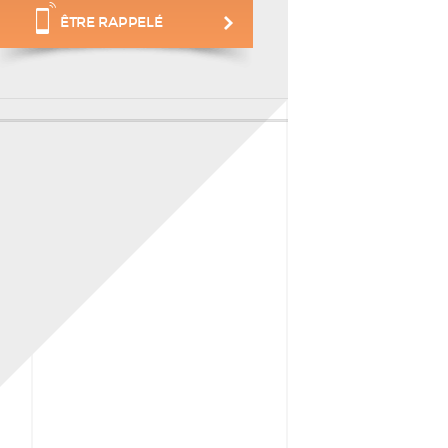
ÊTRE RAPPELÉ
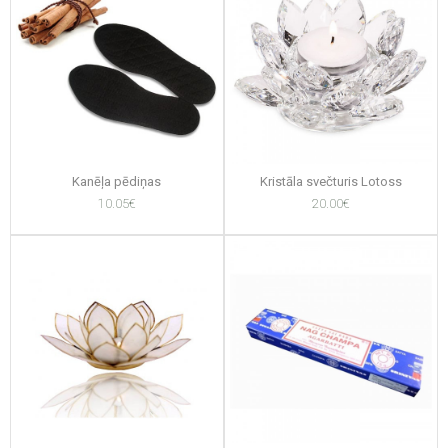
Kanēļa pēdiņas
Kristāla svečturis Lotoss
10.05€
20.00€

★ ★ ★ ★ ★ ★ ★

TASK REQUIREMENTS:
Copy the text from each of the records above exactly as it appears, keeping every line in its original order. Leave out the pictures.

SOLUTION FOR THIS TASK:
ÊTRE RAPPELÉ
Kanēļa pēdiņas
Kristāla svečturis Lotoss
10.05€
20.00€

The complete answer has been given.